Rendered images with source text
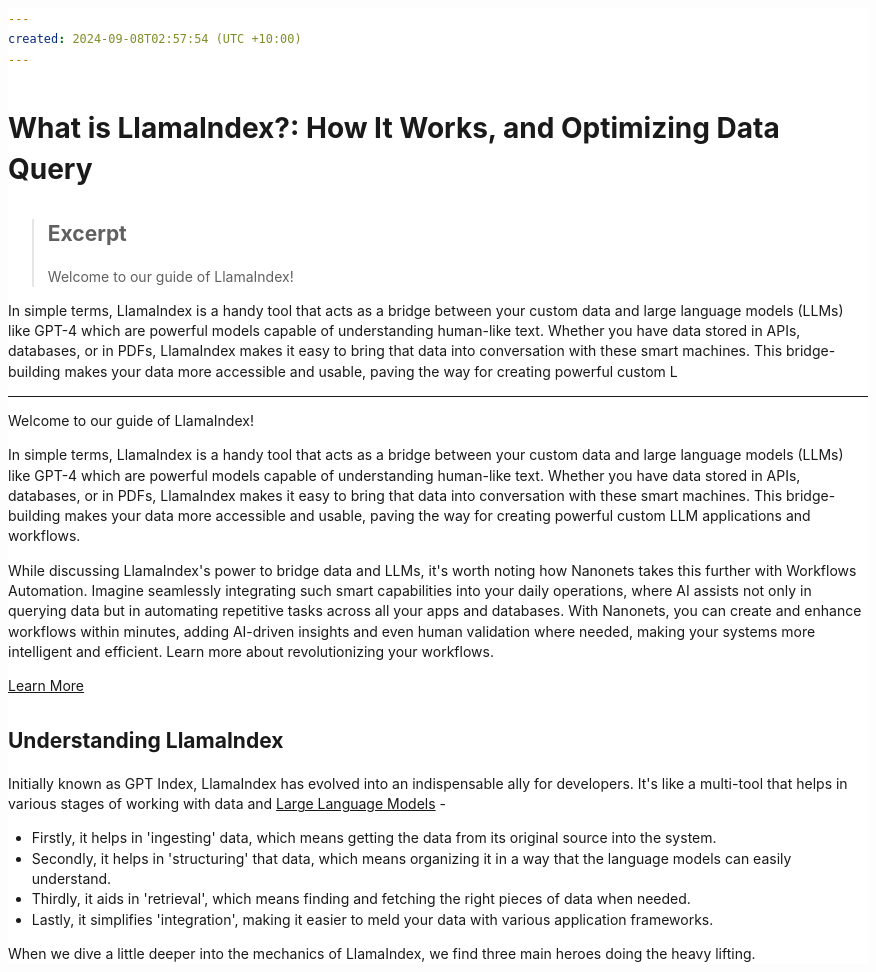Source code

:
 ```yaml
---
created: 2024-09-08T02:57:54 (UTC +10:00)
---
```


# What is LlamaIndex?: How It Works, and Optimizing Data Query

> ## Excerpt
> Welcome to our guide of LlamaIndex!

In simple terms, LlamaIndex is a handy tool that acts as a bridge between your custom data and large language models (LLMs) like GPT-4 which are powerful models capable of understanding human-like text. Whether you have data stored in APIs, databases, or in PDFs, LlamaIndex makes it easy to bring that data into conversation with these smart machines. This bridge-building makes your data more accessible and usable, paving the way for creating powerful custom L

---
Welcome to our guide of LlamaIndex!

In simple terms, LlamaIndex is a handy tool that acts as a bridge between your custom data and large language models (LLMs) like GPT-4 which are powerful models capable of understanding human-like text. Whether you have data stored in APIs, databases, or in PDFs, LlamaIndex makes it easy to bring that data into conversation with these smart machines. This bridge-building makes your data more accessible and usable, paving the way for creating powerful custom LLM applications and workflows.

While discussing LlamaIndex's power to bridge data and LLMs, it's worth noting how Nanonets takes this further with Workflows Automation. Imagine seamlessly integrating such smart capabilities into your daily operations, where AI assists not only in querying data but in automating repetitive tasks across all your apps and databases. With Nanonets, you can create and enhance workflows within minutes, adding AI-driven insights and even human validation where needed, making your systems more intelligent and efficient. Learn more about revolutionizing your workflows.

[Learn More](https://nanonets.com/workflow-automation)

## Understanding LlamaIndex

Initially known as GPT Index, LlamaIndex has evolved into an indispensable ally for developers. It's like a multi-tool that helps in various stages of working with data and [Large Language Models](https://nanonets.com/blog/what-are-large-language-models/) -

-   Firstly, it helps in 'ingesting' data, which means getting the data from its original source into the system.
-   Secondly, it helps in 'structuring' that data, which means organizing it in a way that the language models can easily understand.
-   Thirdly, it aids in 'retrieval', which means finding and fetching the right pieces of data when needed.
-   Lastly, it simplifies 'integration', making it easier to meld your data with various application frameworks.

When we dive a little deeper into the mechanics of LlamaIndex, we find three main heroes doing the heavy lifting.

== Exercise requirements ==
Repeat the entries above exactly as written, but not their pictures.

== Solved problem ==
Source code

:
 ```yaml
---
created: 2024-09-08T02:57:54 (UTC +10:00)
---
```


# What is LlamaIndex?: How It Works, and Optimizing Data Query

> ## Excerpt
> Welcome to our guide of LlamaIndex!

In simple terms, LlamaIndex is a handy tool that acts as a bridge between your custom data and large language models (LLMs) like GPT-4 which are powerful models capable of understanding human-like text. Whether you have data stored in APIs, databases, or in PDFs, LlamaIndex makes it easy to bring that data into conversation with these smart machines. This bridge-building makes your data more accessible and usable, paving the way for creating powerful custom L

---
Welcome to our guide of LlamaIndex!

In simple terms, LlamaIndex is a handy tool that acts as a bridge between your custom data and large language models (LLMs) like GPT-4 which are powerful models capable of understanding human-like text. Whether you have data stored in APIs, databases, or in PDFs, LlamaIndex makes it easy to bring that data into conversation with these smart machines. This bridge-building makes your data more accessible and usable, paving the way for creating powerful custom LLM applications and workflows.

While discussing LlamaIndex's power to bridge data and LLMs, it's worth noting how Nanonets takes this further with Workflows Automation. Imagine seamlessly integrating such smart capabilities into your daily operations, where AI assists not only in querying data but in automating repetitive tasks across all your apps and databases. With Nanonets, you can create and enhance workflows within minutes, adding AI-driven insights and even human validation where needed, making your systems more intelligent and efficient. Learn more about revolutionizing your workflows.

[Learn More](https://nanonets.com/workflow-automation)

## Understanding LlamaIndex

Initially known as GPT Index, LlamaIndex has evolved into an indispensable ally for developers. It's like a multi-tool that helps in various stages of working with data and [Large Language Models](https://nanonets.com/blog/what-are-large-language-models/) -

-   Firstly, it helps in 'ingesting' data, which means getting the data from its original source into the system.
-   Secondly, it helps in 'structuring' that data, which means organizing it in a way that the language models can easily understand.
-   Thirdly, it aids in 'retrieval', which means finding and fetching the right pieces of data when needed.
-   Lastly, it simplifies 'integration', making it easier to meld your data with various application frameworks.

When we dive a little deeper into the mechanics of LlamaIndex, we find three main heroes doing the heavy lifting.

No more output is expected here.